• [Data shown]:
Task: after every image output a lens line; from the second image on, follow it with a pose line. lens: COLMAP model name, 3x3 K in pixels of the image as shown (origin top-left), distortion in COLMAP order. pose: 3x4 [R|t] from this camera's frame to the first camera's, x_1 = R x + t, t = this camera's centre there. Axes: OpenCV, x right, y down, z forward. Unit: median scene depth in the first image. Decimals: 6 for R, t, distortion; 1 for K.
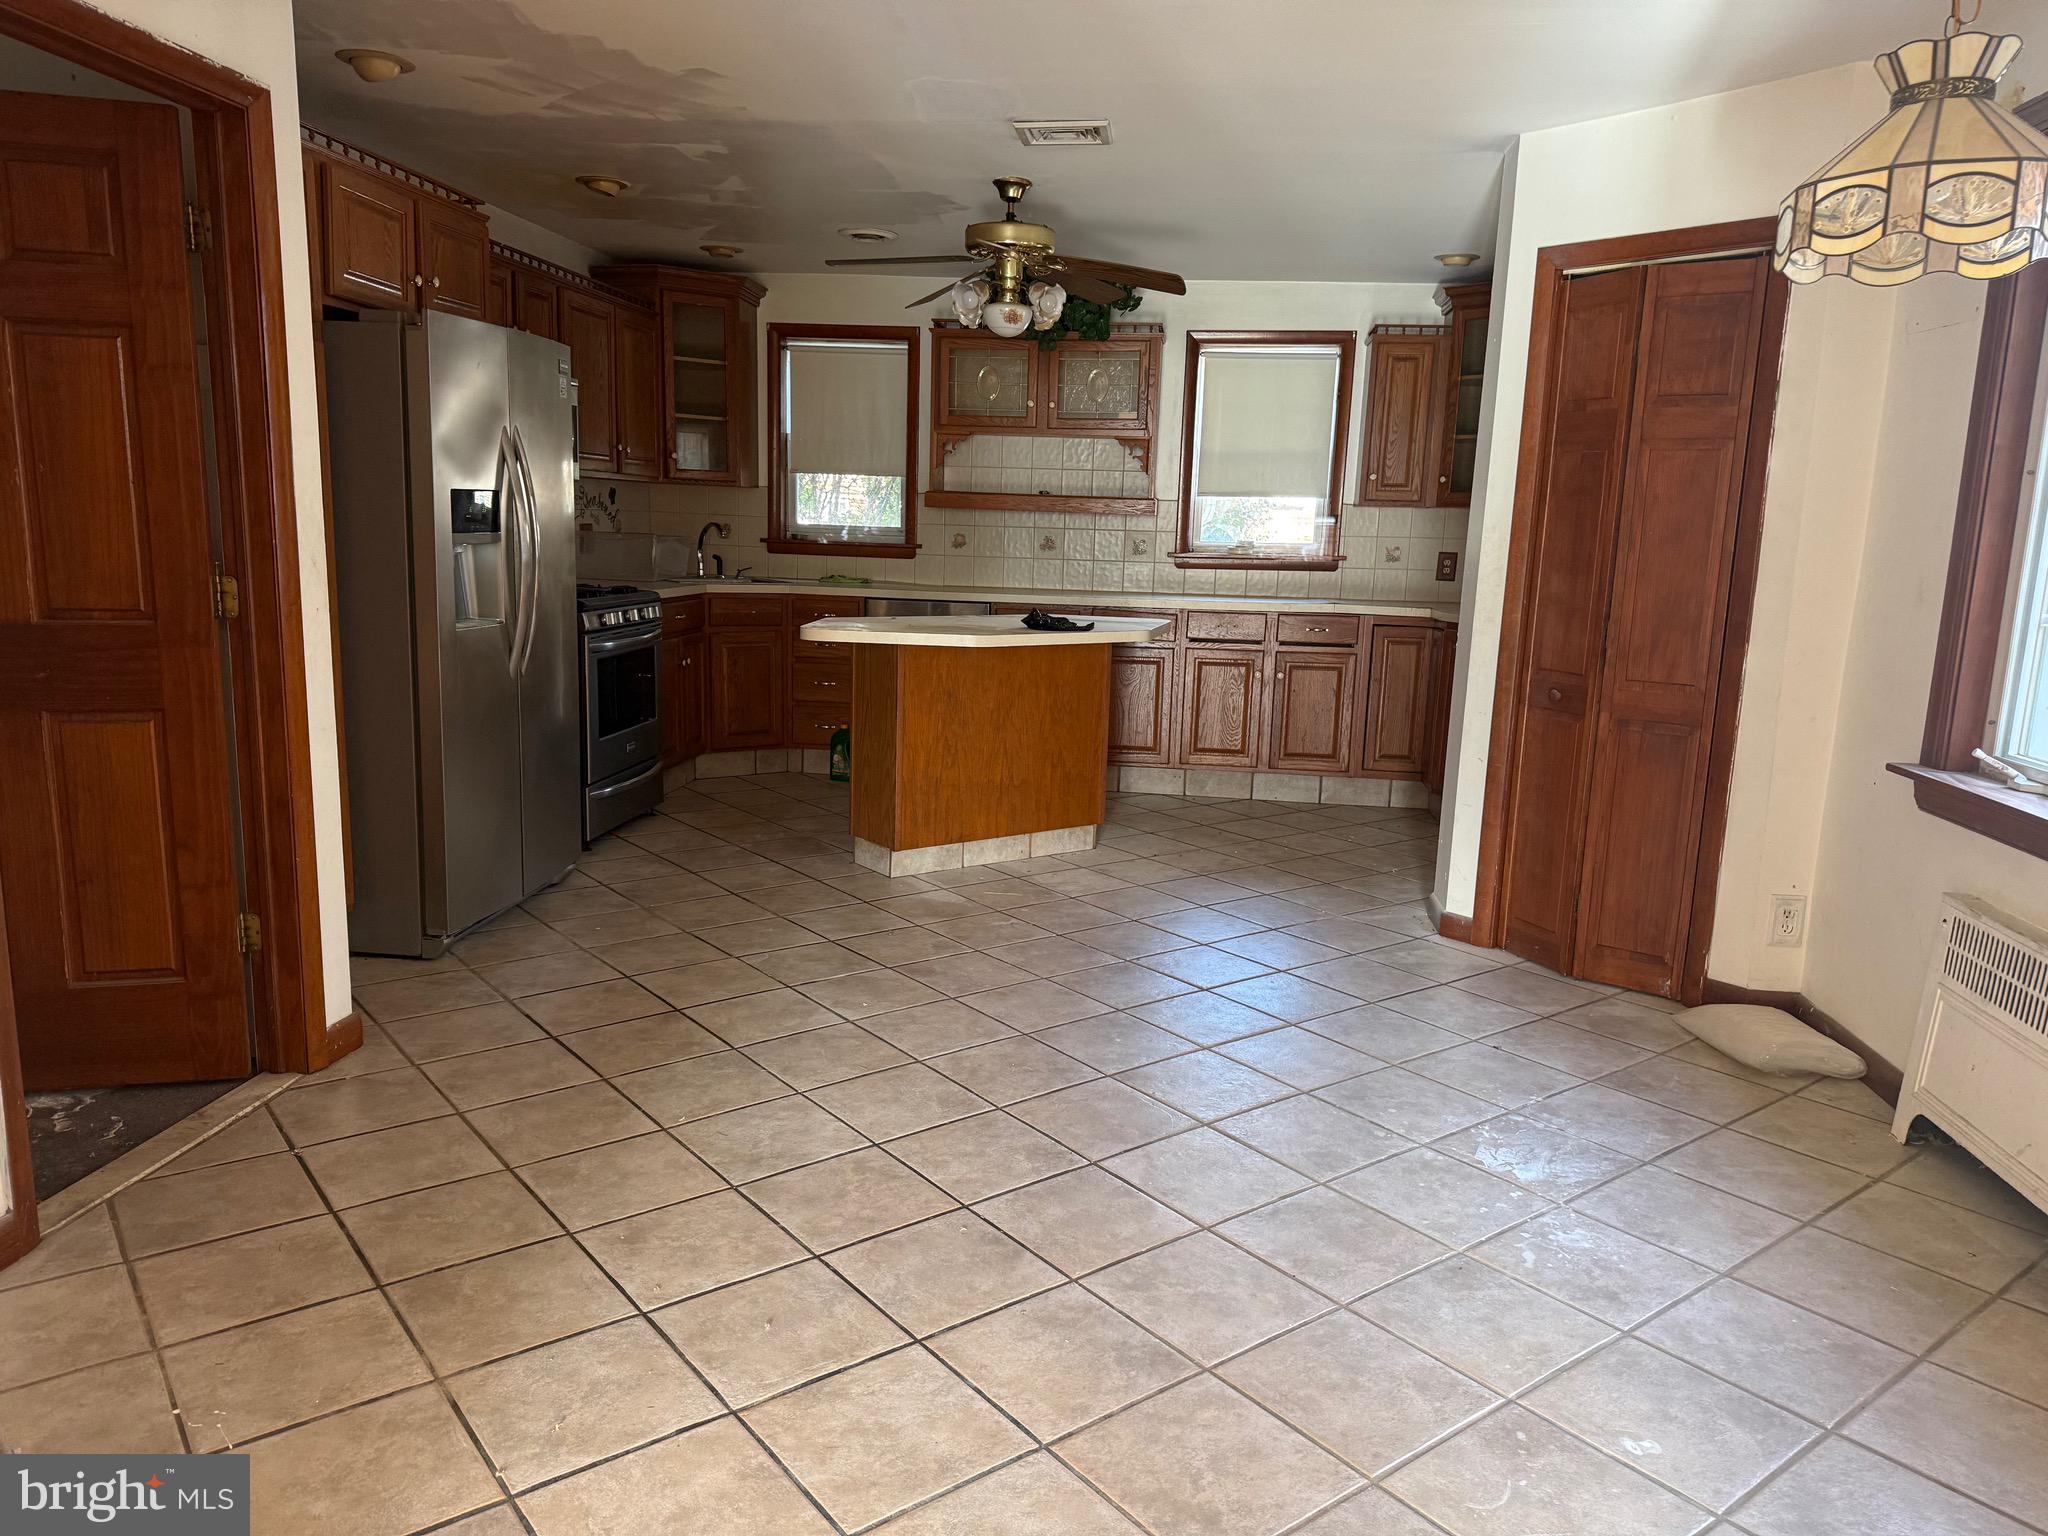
lens RADIAL K [[1424.7, 0, 1027.7], [0, 1424.7, 787.6], [0, 0, 1]] dist [0.072528, -0.091676]
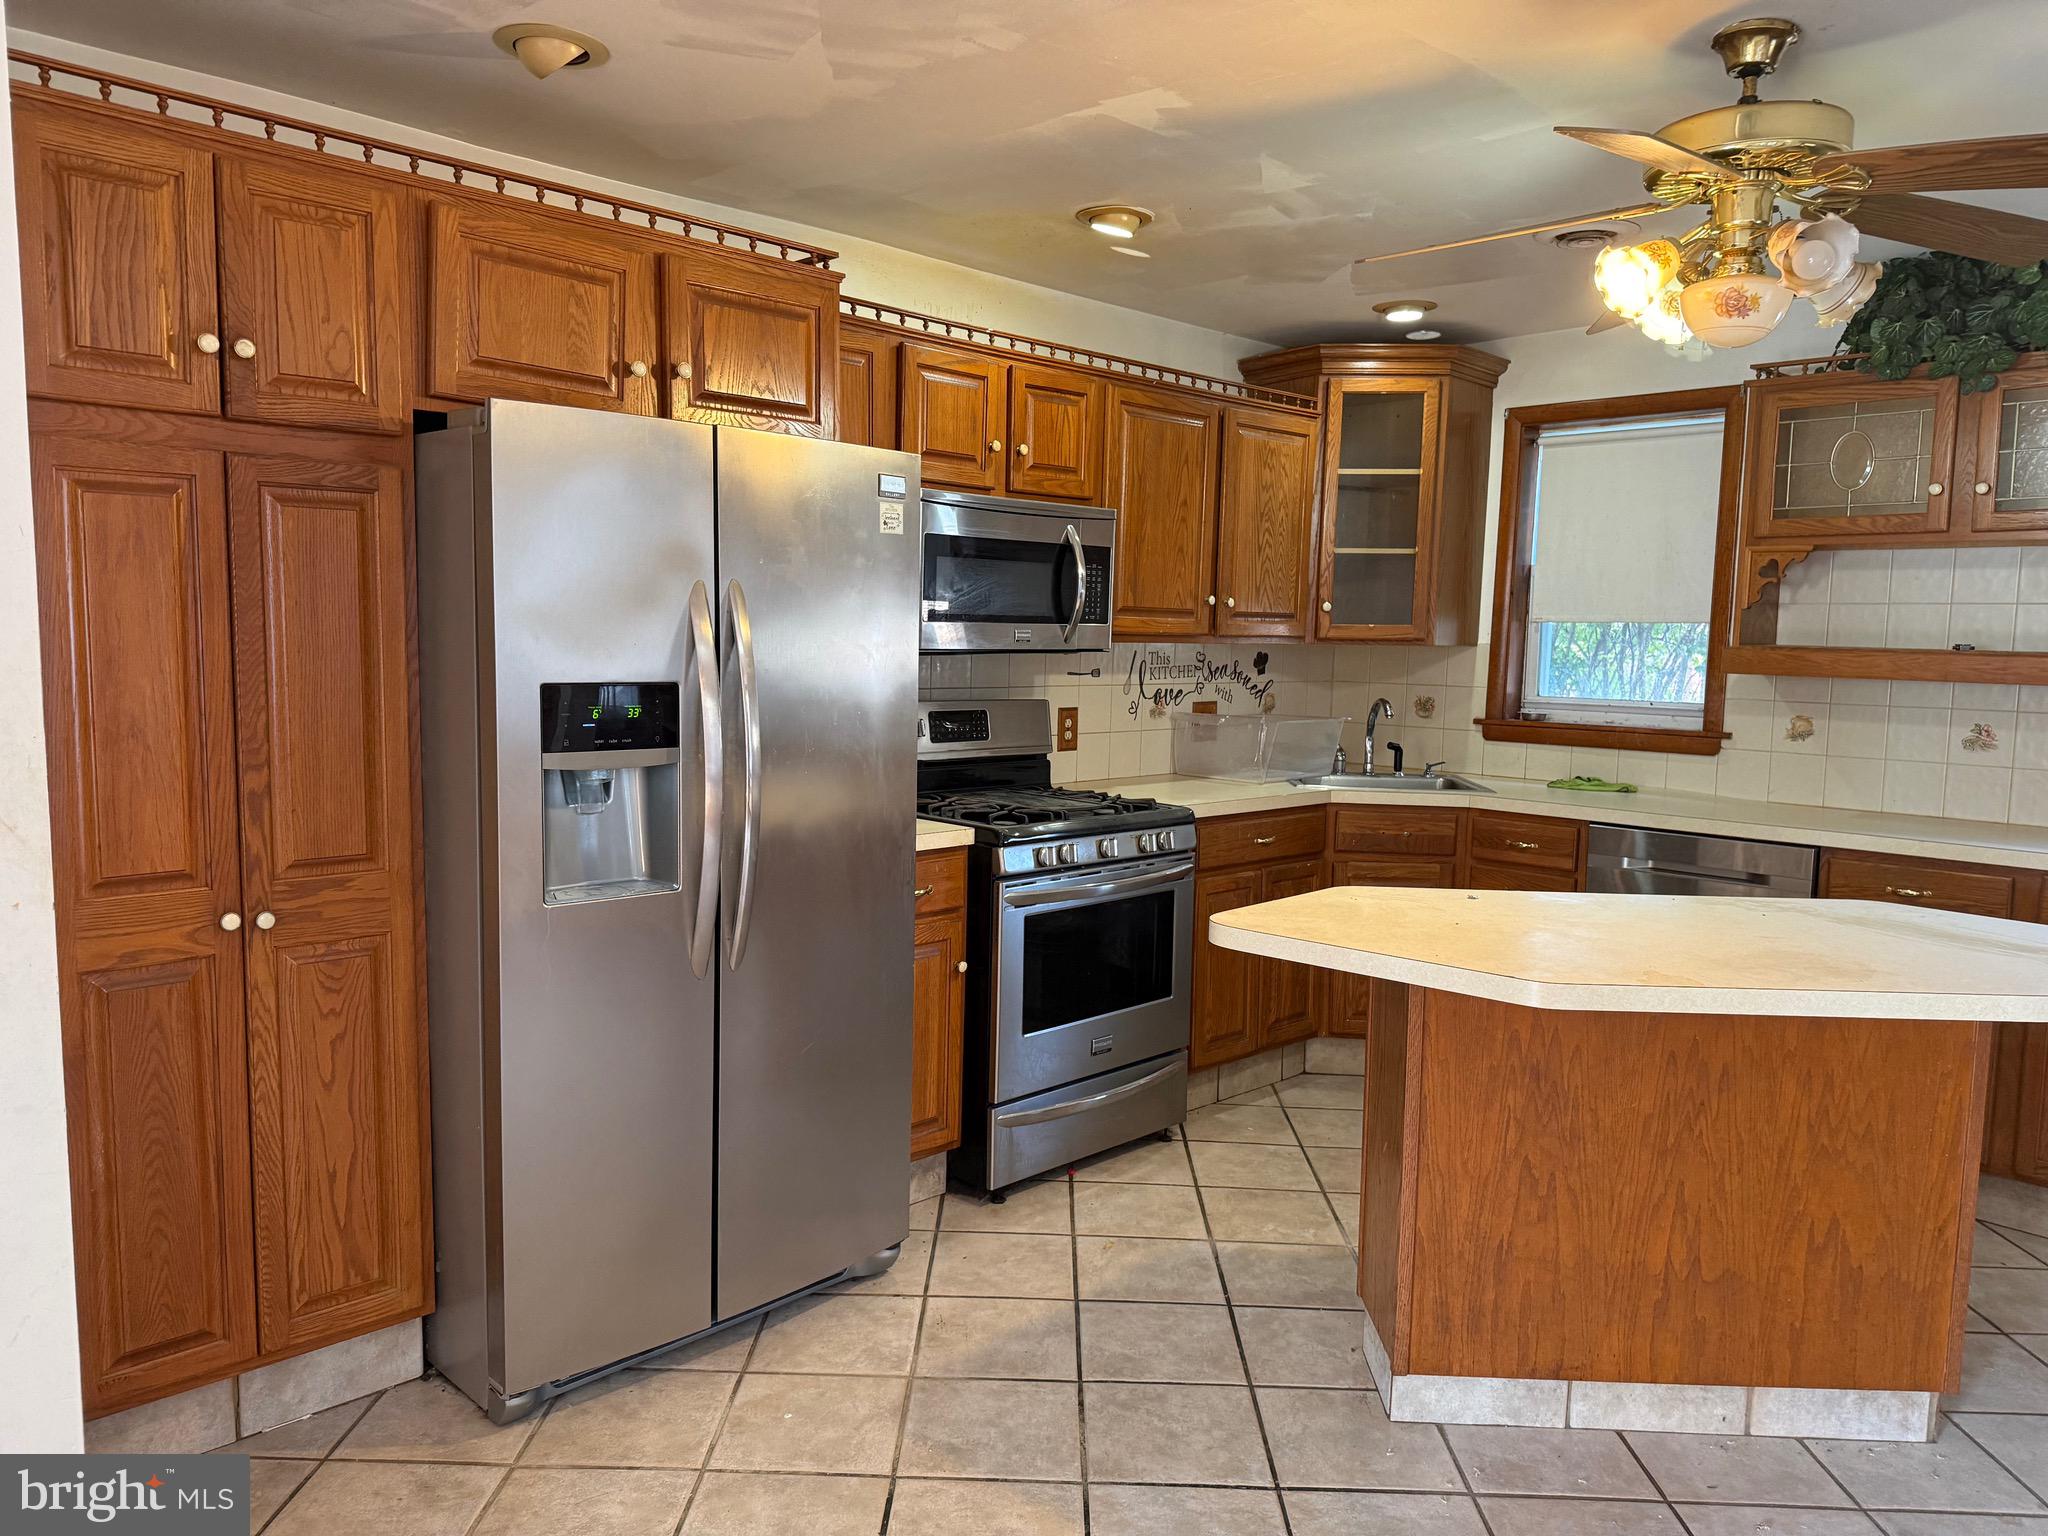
lens RADIAL K [[1424.7, 0, 1015.2], [0, 1424.7, 775.8], [0, 0, 1]] dist [0.072528, -0.091676]
pose [[0.772068, 0.046683, -0.633823, 0.088299], [-0.112817, 0.991527, -0.064394, -0.088863], [0.625447, 0.121223, 0.770793, 0.384490]]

• [The problem]: Extract every line of the data above that contains the string "pose". Treat uppercase and lowercase as different.

• [Problem solution]:
Task: after every image output a lens line; from the second image on, follow it with a pose line. lens: COLMAP model name, 3x3 K in pixels of the image as shown (origin top-left), distortion in COLMAP order. pose: 3x4 [R|t] from this camera's frame to the first camera's, x_1 = R x + t, t = this camera's centre there. Axes: OpenCV, x right, y down, z forward. Unit: median scene depth in the first image. Decimals: 6 for R, t, distortion; 1 for K.
pose [[0.772068, 0.046683, -0.633823, 0.088299], [-0.112817, 0.991527, -0.064394, -0.088863], [0.625447, 0.121223, 0.770793, 0.384490]]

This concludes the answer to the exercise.